Jeux d’argent : 40% des joueurs sont à risques excessifs
Concernant les jeux, les opérateurs estiment que 2,8 à 3,3 millions de personnes au Maroc pratiquent le jeu d’argent, dont 40% sont considérés comme des joueurs à risques excessifs. Par ailleurs, l’usage pathologique des écrans, jeux vidéo et internet commencent à se développer dans notre pays. Il s’agit là d’une problématique actuellement ignorée au niveau de notre santé publique. Toutefois, une étude épidémiologique effectuée par un cabinet privé en 2020 sur un échantillon de 800 adolescents, âgés de 13 à 19 ans, à Casablanca, révèle que 40% ont un usage problématique à internet et environ 8% sont en situation d’addiction ! Cependant, malgré l’existence d’une stratégie nationale et les avancées réalisées par le pays, la réponse collective demeure limitée, et les politiques publiques insuffisantes, dominées par une approche répressive, fondée sur un cadre légal désuet et non protecteur. «La lutte contre les addictions se confond encore trop avec la lutte (nécessaire mais non suffisante) contre les drogues. Les addictions aux comportements sans substance (jeux d’argent, jeux vidéo, cyberdépendance, achats compulsifs…) demeurent hors du champ des politiques de prévention et de prise en charge», relève l’étude.

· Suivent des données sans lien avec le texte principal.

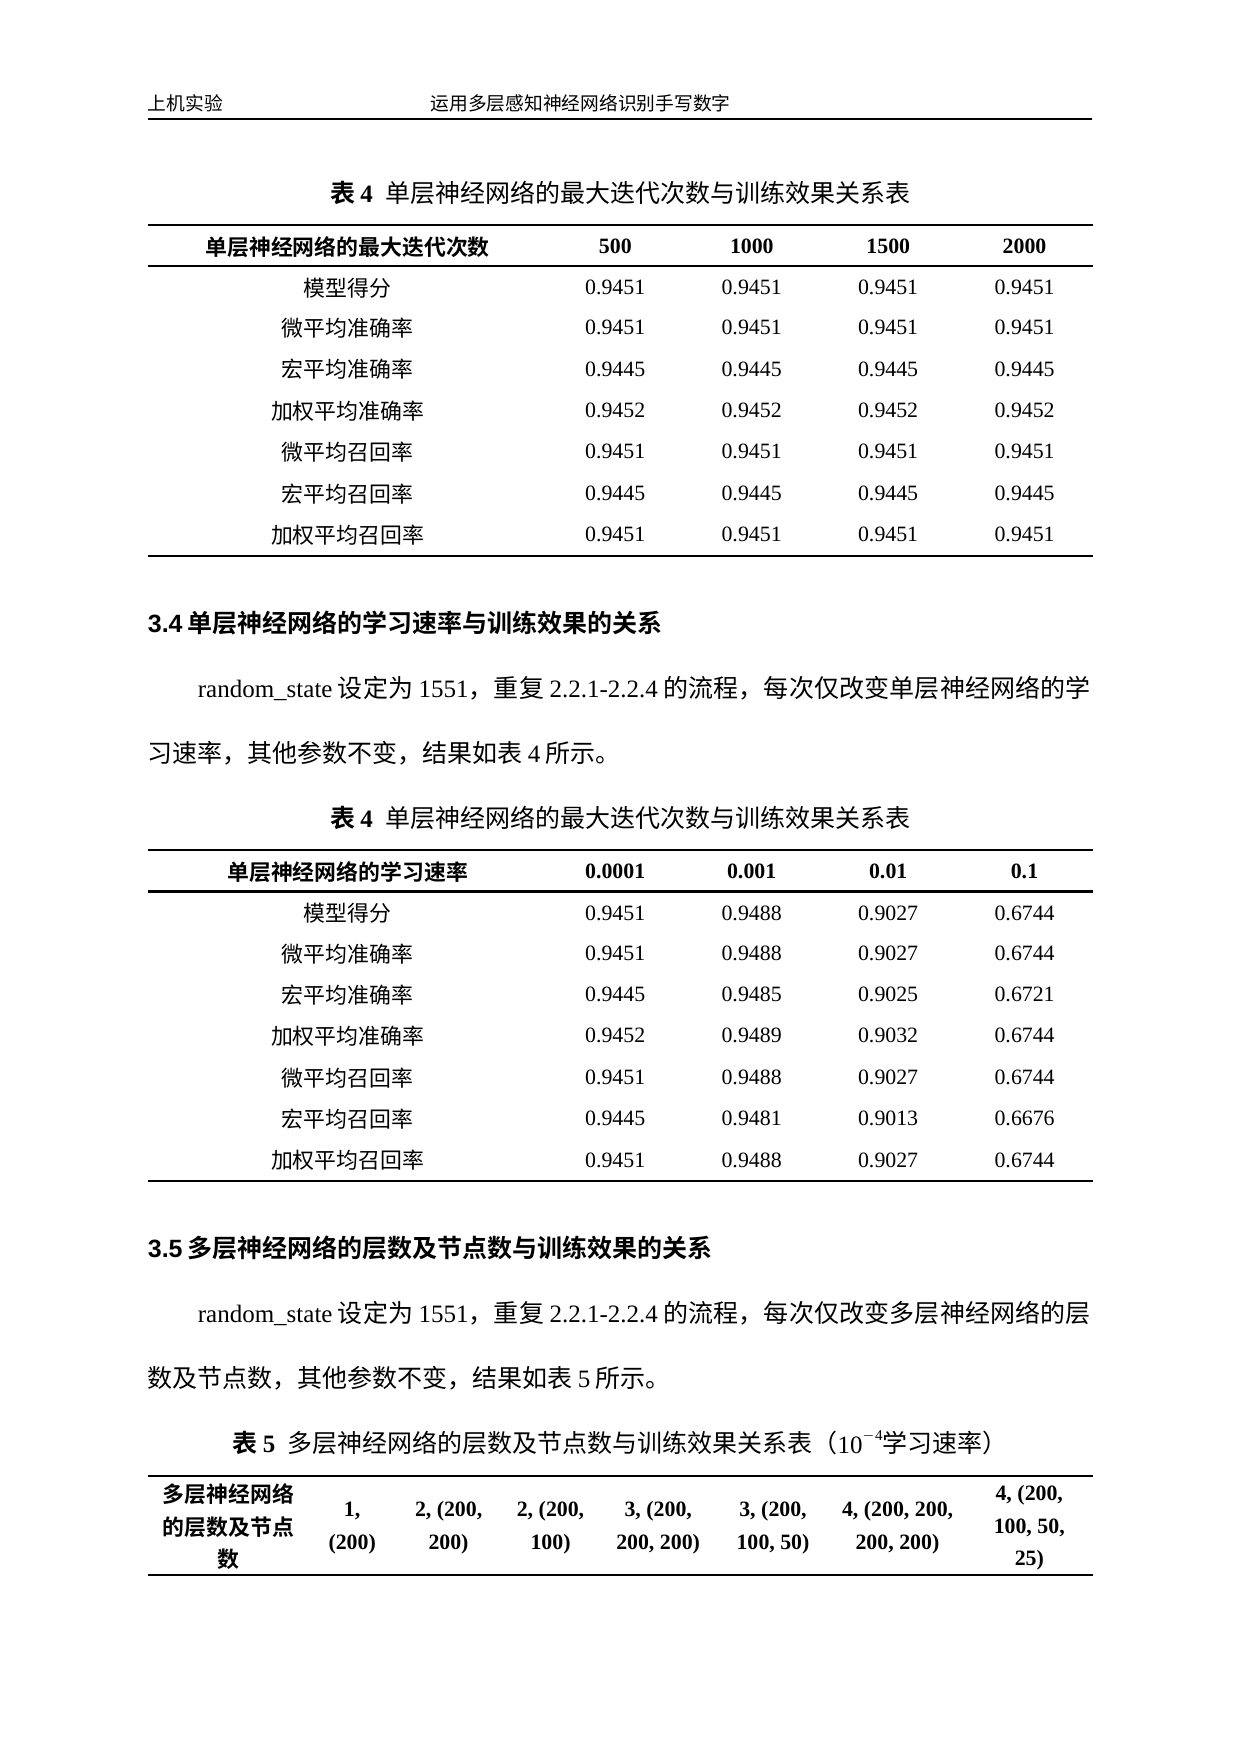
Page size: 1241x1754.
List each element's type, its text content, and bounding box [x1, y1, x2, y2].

18 structures d’addictologie et 3 CHU comptant un service résidentiel et 64 médecins spécialisés
En termes de structures d’addictologie, le Maroc en possède à peine 18, avec 15 centres ambulatoires dont 5 en capacité d’assurer un traitement de substitution aux opiacés (TSO) et 3 services résidentiels dans les centres hospitaliers universitaires (CHU) de Rabat, Casablanca et Fès. Pis encore, le pays ne compte que 64 médecins généralistes ou psychiatres formés en addictologie. «L’absence de reconnaissance du diplôme d’addictologie ainsi que l’absence de reconnaissance et de régulation du statut de psychologue constituent des facteurs de démotivation de nature à renforcer cette pénurie», déplore le conseil. En ce sens, le conseil présidé par Chami préconise 5 principales recommandations. D’abord, la reconnaissance des addictions avec ou sans substance comme des maladies éligibles à des soins remboursables, la révision du cadre légal en vue de la protection et du soin des personnes et le renforcement des sanctions contre les trafiquants. Il est également préconisé le transfert d’une partie pérenne (10%) des recettes de l’État tirées des biens et services addictifs vers le soin, la recherche et la prévention. Le CESE suggère aussi le lancement d’un plan national de prévention et de lutte contre les addictions dans les milieux professionnel, de formation et dans la société au sens large. Enfin, il est recommandé de mettre en place une autorité nationale indépendante de régulation technique et déontologique des jeux.